__WORK TO COMPLETE__: Reproduce the listing below verbatim, from its first line through its last, and omit the pictures.

__GIVEN RECORDS__:
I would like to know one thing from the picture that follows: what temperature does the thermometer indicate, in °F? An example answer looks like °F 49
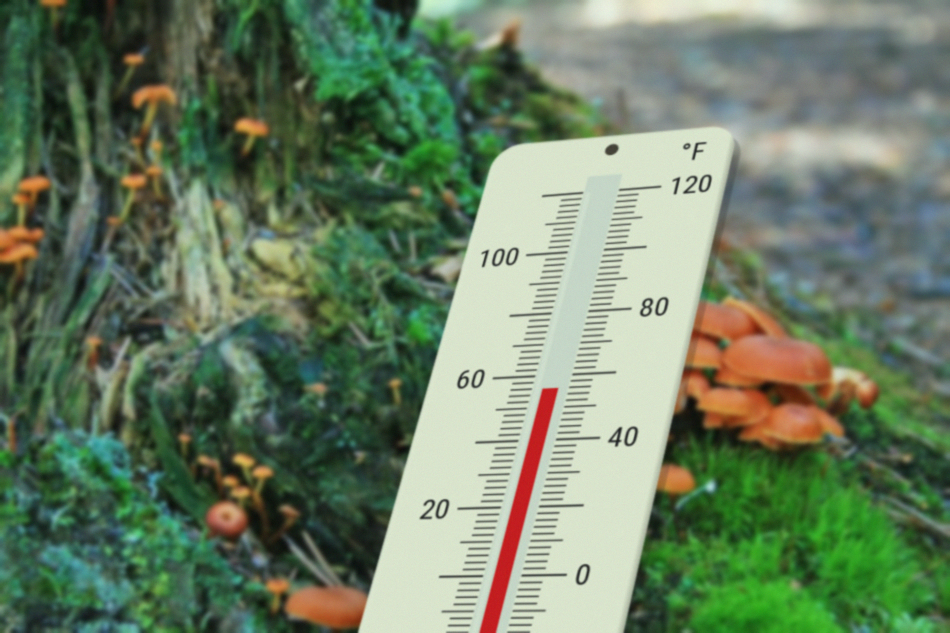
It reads °F 56
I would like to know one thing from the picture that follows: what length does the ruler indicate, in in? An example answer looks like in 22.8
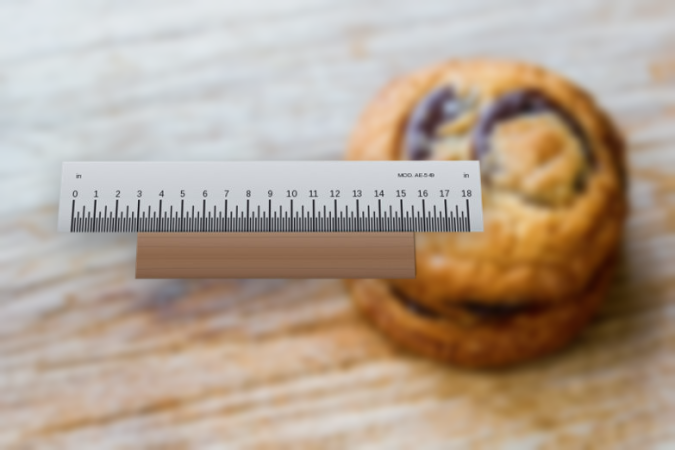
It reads in 12.5
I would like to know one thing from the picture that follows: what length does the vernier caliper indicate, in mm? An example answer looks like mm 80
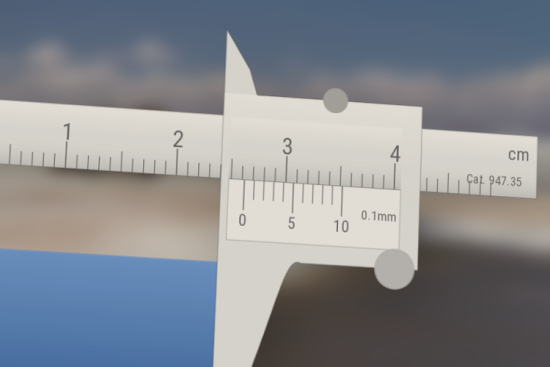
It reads mm 26.2
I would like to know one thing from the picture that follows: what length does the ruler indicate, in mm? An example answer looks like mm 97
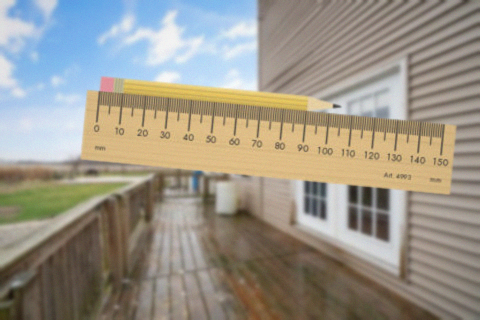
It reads mm 105
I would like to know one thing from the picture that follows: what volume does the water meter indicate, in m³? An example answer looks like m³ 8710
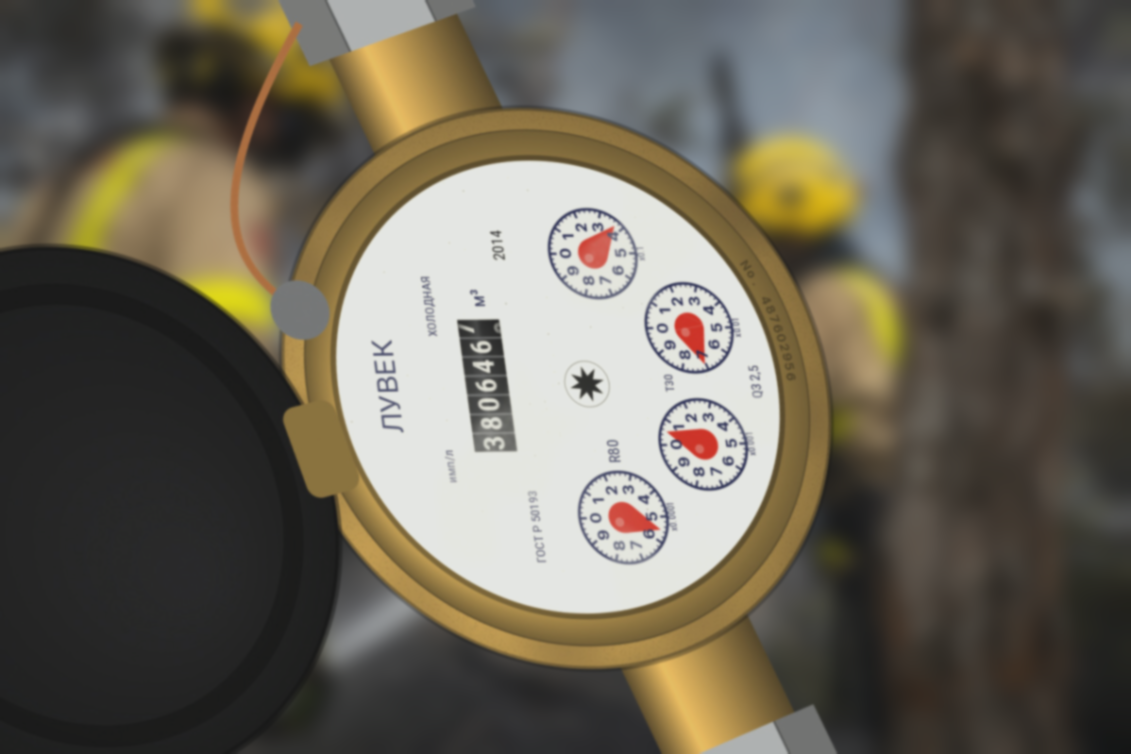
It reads m³ 3806467.3705
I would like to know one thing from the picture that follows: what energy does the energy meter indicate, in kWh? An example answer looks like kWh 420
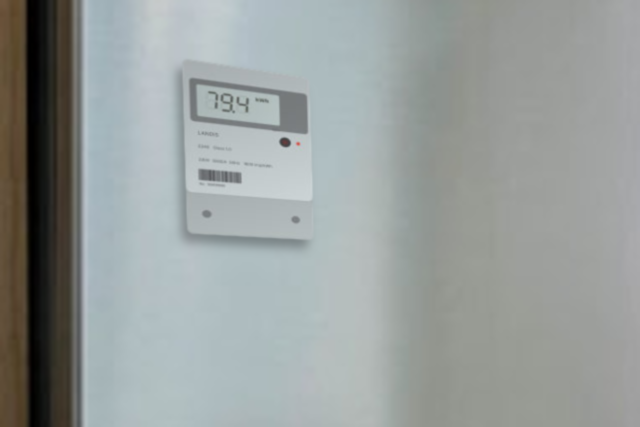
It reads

__TASK SOLUTION__:
I would like to know one thing from the picture that follows: what temperature does the thermometer indicate, in °F? An example answer looks like °F 49
It reads °F 56
I would like to know one thing from the picture that follows: what length does the ruler indicate, in in? An example answer looks like in 22.8
It reads in 12.5
I would like to know one thing from the picture that follows: what length does the vernier caliper indicate, in mm? An example answer looks like mm 80
It reads mm 26.2
I would like to know one thing from the picture that follows: what length does the ruler indicate, in mm? An example answer looks like mm 97
It reads mm 105
I would like to know one thing from the picture that follows: what volume does the water meter indicate, in m³? An example answer looks like m³ 8710
It reads m³ 3806467.3705
I would like to know one thing from the picture that follows: what energy does the energy meter indicate, in kWh? An example answer looks like kWh 420
It reads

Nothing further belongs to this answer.